Google Workspace vs Microsoft 365
The details differ between the two major platforms. Here is how each one handles distribution lists and shared mailboxes.
Google Workspace
| Type | How to Create | Key Limitations |
|---|---|---|
| Distribution list | Google Groups → Create group → Set as "Email list" | No built-in assignment or tracking. Replies come from personal address by default. |
| Shared mailbox (Collaborative Inbox) | Google Groups → Create group → Enable "Collaborative Inbox" | Limited compared to Microsoft's shared mailbox. No true send-as from the group address without additional configuration. Assignment and resolution labels are basic. |
Google Workspace has no native shared mailbox like Microsoft 365 does. The Collaborative Inbox in Google Groups is the closest option. It is more limited in delegation, permissions, and calendar sharing. For a setup guide, see our post on creating a shared mailbox in Google Workspace.
Microsoft 365
| Type | How to Create | Key Limitations |
|---|---|---|
| Distribution list (Distribution Group) | Exchange admin center → Groups → Add a distribution group | No shared storage, no assignment, no conversation tracking. |
| Shared mailbox | Exchange admin center → Shared mailboxes → Add | 50 GB storage limit. No separate license required. Up to 25 members recommended for performance. |
Microsoft 365 also offers Microsoft 365 Groups. These combine a shared mailbox with a SharePoint site, Planner board, and OneNote notebook. They are more powerful but also more complex to manage. For teams that just need shared email, a standard shared mailbox is the simpler choice. See our Office 365 shared mailbox best practices for tips.
Why Teams Outgrow Both
Both options solve the basic problem of getting email to the right people. But as teams grow, both hit limits.
With distribution lists, you get chaos. No assignment, no tracking, no way to know if someone already replied. Teams resort to "reply all" to coordinate, which floods inboxes even more.
With shared mailboxes, you get better visibility but limited tools.

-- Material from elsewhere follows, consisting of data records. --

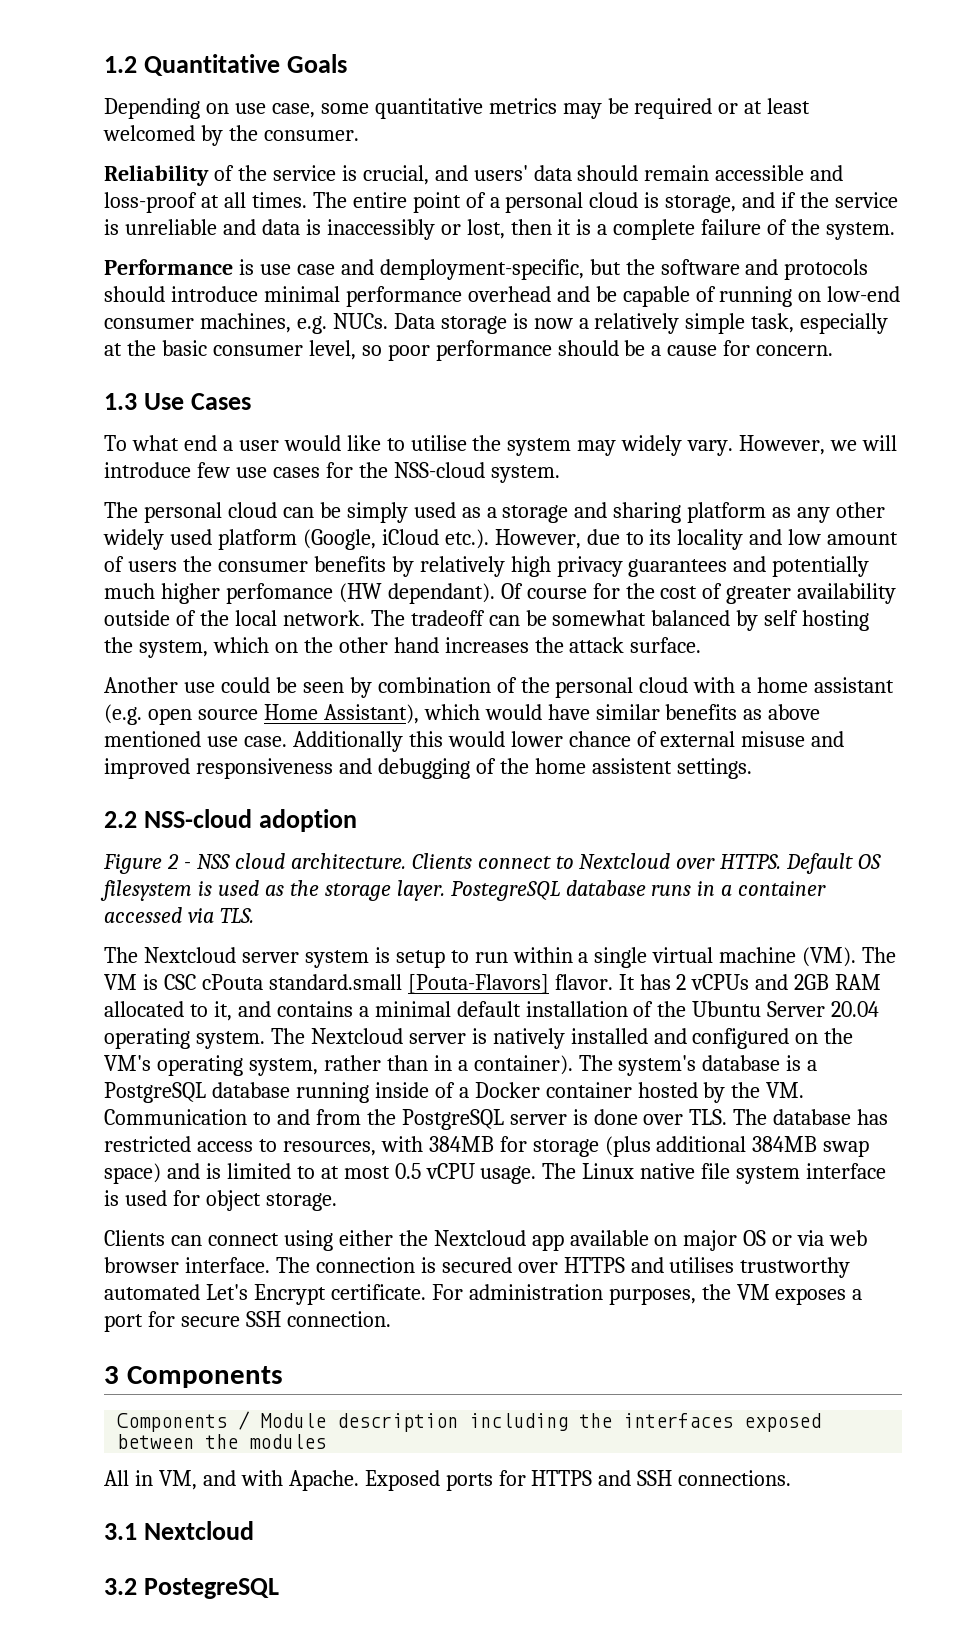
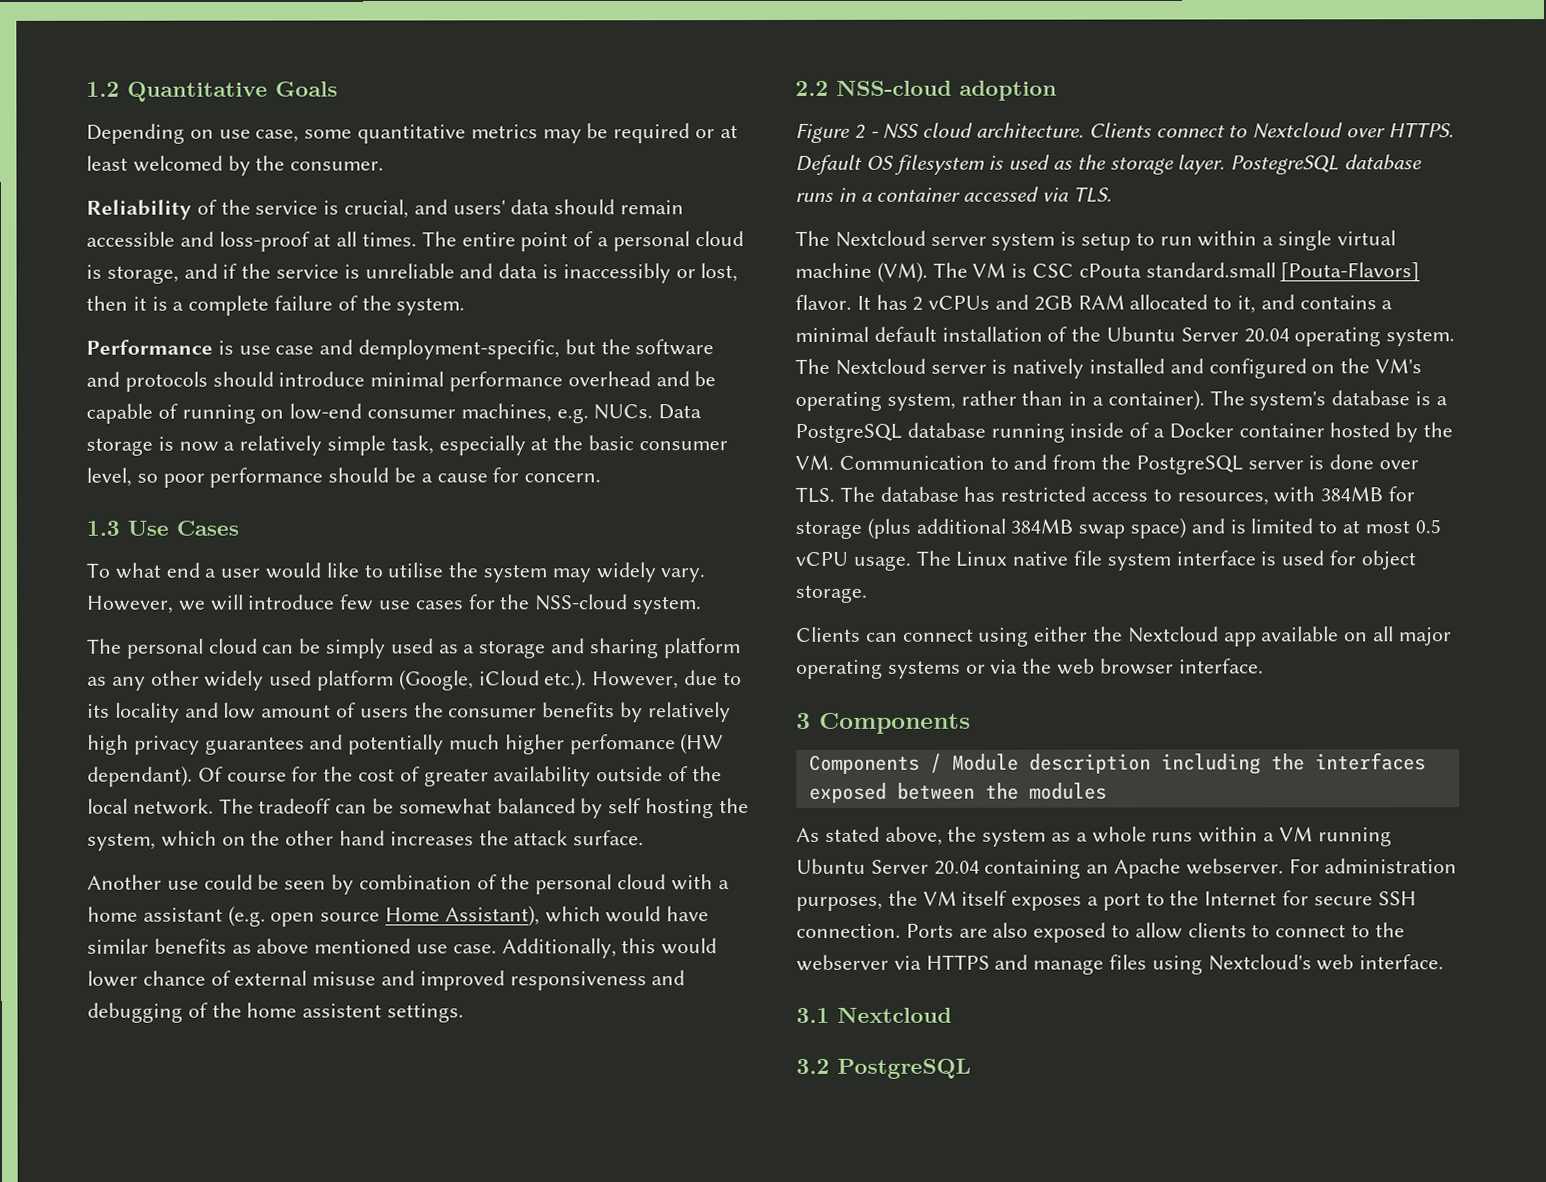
[292,731,403,752] Additionally -> [501,938,617,959] Additionally,
[683,1230,767,1251] major OS -> [1373,626,1452,647] [796,659,961,679] all major operating systems
(825, 1238) none -> [1022,658,1053,674] the
[275,1257,851,1278] [104,1284,863,1305] [104,1311,391,1332] The connection is secured over HTTPS and utilises trustworthy automated Let's Encrypt certificate. For administration purposes, the VM exposes a port for secure SSH connection. -> (1264, 666) none
[104,1470,792,1491] All in VM, and with Apache. Exposed ports for HTTPS and SSH connections. -> [796,826,1392,847] [796,858,1458,879] [796,890,1417,911] [796,922,1405,943] [796,954,1445,975] As stated above, the system as a whole runs within a VM running Ubuntu Server 20.04 containing an Apache webserver. For administration purposes, the VM itself exposes a port to the Internet for secure SSH connection. Ports are also exposed to allow clients to connect to the webserver via HTTPS and manage files using Nextcloud's web interface.
[144,1578,280,1599] PostegreSQL -> [837,1058,971,1079] PostgreSQL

Native shared mailboxes in Google Workspace and Microsoft 365 lack:
- Collision detection — seeing when someone else is already replying
- Assignment rules — automatically routing emails to the right person
- Internal notes — discussing a customer's issue without the customer seeing it
- SLA tracking — ensuring responses go out within a target time
- Reporting — understanding response times, volume trends, and team performance
This is where shared inbox tools come in. They sit on top of your existing email (Gmail or Outlook) and add the collaboration layer that native mailboxes lack.
How SupportBee Handles Shared Email
SupportBee's shared inbox is built for teams that have outgrown distribution lists and native shared mailboxes. It connects to your existing email and adds the structure you need to handle volume without losing track of messages.
What it adds over a native shared mailbox:
- Assignment and ownership. Every email can be assigned to a specific person, so nothing sits unowned.
- Collision detection. See when a teammate is already replying, so you never send duplicate responses.
- Internal comments. Discuss a customer's issue with your team without switching to Slack or another tool.
- Labels and filters. Organize email by topic, priority, or team — automatically.
- Knowledge base integration. Insert answers from your knowledge base directly into replies.
- Reporting. Track response times, resolution rates, and team workload.
SupportBee works with Gmail and Outlook. It starts at $17/user/month and takes about 15 minutes to set up.
Choosing the Right Option
The decision is simpler than it seems:
- Do people need to receive information, or act on it? If it is just information — use a distribution list.
- Will multiple people need to reply from the same address? If yes — use a shared mailbox.
- Do you need assignment, tracking, collision detection, or reporting? If yes — use a shared inbox tool like SupportBee.
Most teams that manage customer-facing email will land on option 3 sooner or later. The question is whether you start there or arrive after spending time on workarounds.